I don’t like to go nuts on titles as nose-tapping theses for reviews, but I think we can all agree that “Pure Moods” is a fucking great name for a record — an invitation to a real face-melter, if it’s as sarcastic as it sounds. The title’s also very thin ice for any group of Krauty chums who know their latter-day Tangerine Dream and Can. “Pure Moods” is so much more than just a compilation series: it’s like some kind of a creepy axis that sneaks up when Pandora’s left on too long without feedback, that bites the asses of even the artiest. It makes us think of automated nurture, overaged greatness, our parents by Freudian extension. I love me some Enya and Dream Academy on proper occasion, but it’s understandable that that complicit warmth carries a certain dread for most people.
Huzzah to Cave for feeding off that dread. Ostensibly. But what we’ve basically got on this EP is a flatlined version of what came before it — 2009’s still-writhing Psychic Psummer — with a smattering of tricks that can simply no longer fight the groove. And it’s a mightily sick groove, folks, but if you thought they were going to up the ante with a cheeky title like Pure Moods, keep listeners on their toes or whatnot, you’ll be surprised to find that Cave are progressing almost exactly as you’d expect them to. That is, they like to get together and play — Kraut revival’s dirty little secret is that its constituents are basically socially-sanctioned jam bands — and if they decide to put it to tape every once in a while like they did here, they’ll have stumbled upon a ‘career.’ The throb is resignedly samey compared to the spazzy Oneida shit they had going last year, and the sonic density takes a backseat to cleaner instruments of melody. What fucking melody? I’m asking. Isn’t that the point?
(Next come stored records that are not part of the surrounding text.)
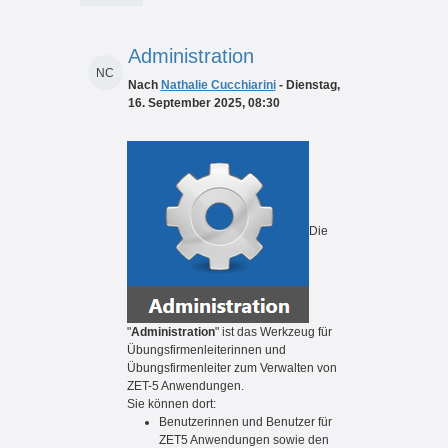
Administration
NC
Nach
Nathalie Cucchiarini
- Dienstag,
16. September 2025, 08:30
Die
"
Administration
" ist das Werkzeug für
Übungsfirmenleiterinnen und
Übungsfirmenleiter zum Verwalten von
ZET-5 Anwendungen.
Sie können dort:
Benutzerinnen und Benutzer für
ZET5 Anwendungen sowie den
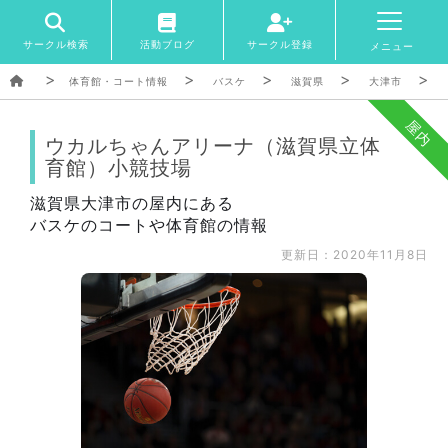
サークル検索
活動ブログ
サークル登録
メニュー
体育館・コート情報
バスケ
滋賀県
大津市
屋内
ウカルちゃんアリーナ（滋賀県立体
育館）小競技場
滋賀県大津市の屋内にある
バスケのコートや体育館の情報
更新日：2020年11月8日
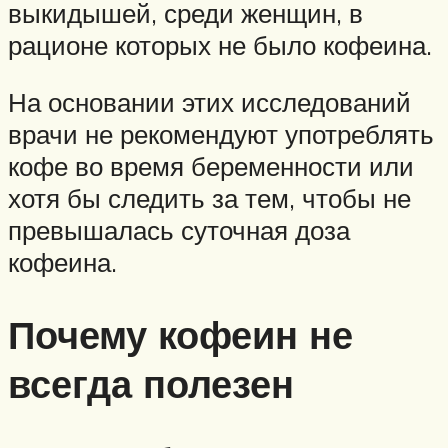
выкидышей, среди женщин, в
рационе которых не было кофеина.
На основании этих исследований
врачи не рекомендуют употреблять
кофе во время беременности или
хотя бы следить за тем, чтобы не
превышалась суточная доза
кофеина.
Почему кофеин не
всегда полезен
The jazz-guitar and lite-prog synths don’t do much to drown me out.
Which is why the eerie vocal monotone of “Teenager,” for example, is so much more successful when it first rises out of the mix than when it strays into barkier post-punk territory: it actually seems to be messing with your head. Speaking of “Teenager,” I know these guys are instrumental by reputation, but it still nags me that the lyrics here get piled onto such a stale cultural lexicon while adding as little (“grow grow grow”; “show show show”) as possible — like, they wanted to write a song about a teenager, but the entire history of pop music has done all the work for them. “Teenager”: that’s all they have left to say, and they do, every two bars. Despite being like clockwork, I can’t help but admit that it serves its head-bobbing function, and I couldn’t be happier if any permutation of this stuff hit it big. Yet by the end of finale “Brigitte’s Trip (White Light/White Jazz),” which ducks out into ambience five minutes early and makes the vinyl-only (total gimmick by the way — this stuff disappoints ritual and flatters shuffle) EP feel even shorter than it is, one can’t help but feel like one has strolled into and out of a jam session. Pure Moods is neat in passing, but once you’ve exited there’s no real reason to turn back. ’Cause nothing says the long haul like inertia.